Я уже сидел у них на хвосте, когда кто-то пихнул меня в плечо. Я инстинктивно отдернулся и, увидев, как мимо прошмыгнул Массимо, застонал. Он сам положил глаз на старушку с девчонкой. Я не собирался так легко уступить и остался стоять на месте. Массимо смерил меня лукавым и виноватым взглядом, закатив косой голубой глаз и покачав головой. И вдруг завопил:
— Вор! — Он ткнул в меня пальцем. — Этот мальчишка вор!
Мои ноги были хорошо приучены удирать (до того времени это было все мое образование), но меня так поразило обвинение Массимо, что я застыл как вкопанный. Девчонка обернулась и посмотрела на меня, удивленно разинув алый ротик. Я замахал руками, пытаясь усмирить Массимо, но его крики уже стали привлекать внимание.
— Вор, вор! — еще громче заорал он.
В конце концов я попятился и, споткнувшись, угодил прямо в лапы поджидавшего офицера городской стражи.
— Попался, грязный воришка! — прорычал офицер.
— Я не вор! — закричал я.
— Проверьте его рубаху, — подсказал Массимо. — Он туда сунул, я видел!
— У меня ничего нет, — возразил я.
Но тут, когда Массимо наклонился ко мне и ткнул в живот пальцем, я почувствовал, как что-то твердое коснулось моего ребра. Сердце похолодело и замерло. Теперь там что-то было. Офицер сунул руку под изорванный пояс, который стягивал мою рубаху. Он ощупал всего меня и довольно крякнул, когда нашел то, что подсунул мне Массимо.

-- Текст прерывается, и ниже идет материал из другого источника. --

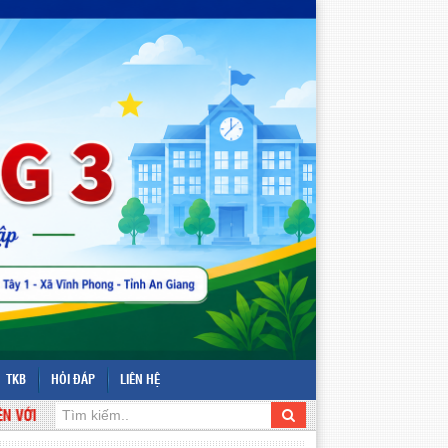
TKB
HỎI ĐÁP
LIÊN HỆ
EBSITE TRƯỜNG TIỂU HỌC VĨNH PHONG 3 - ĐỊA CHỈ: ẤP VĨNH TÂY 1 - X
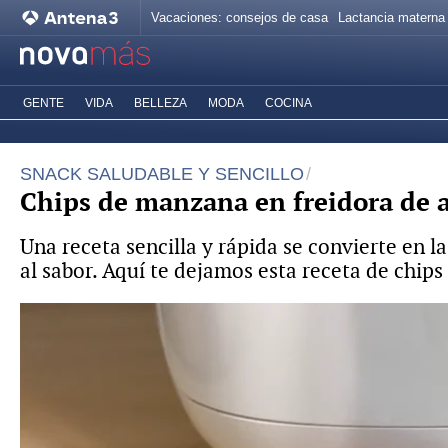
Vacaciones: consejos de casa
Lactancia materna
GENTE
VIDA
BELLEZA
MODA
COCINA
SNACK SALUDABLE Y SENCILLO
Chips de manzana en freidora de ai
Una receta sencilla y rápida se convierte en la
al sabor. Aquí te dejamos esta receta de chips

— Печатка! — провозгласил офицер и помахал золотым кольцом, зажатым в мясистых пальцах. — Где взял, паршивец?
— Я не брал!
— Она моя, — раздался невозмутимый голос, в котором сквозило презрение.
Толпа замолкла, и от этого молчания пахнуло отвращением. Бабка спрятала внучку у себя за спиной. Кто же не знал тощего, хорошо одетого мужчину, которому принадлежал этот голос? Люди шарахнулись от него, как от гадюки. Он двинулся к нам и спокойно продолжил:
— Только что она была у меня в кошельке. Этот воришка, похоже, обшарил мои карманы.
У меня комок подкатил к горлу.
— Я вас не видел, синьор, — запротестовал я, но офицер влепил мне такую оплеуху, что в ухе зазвенело.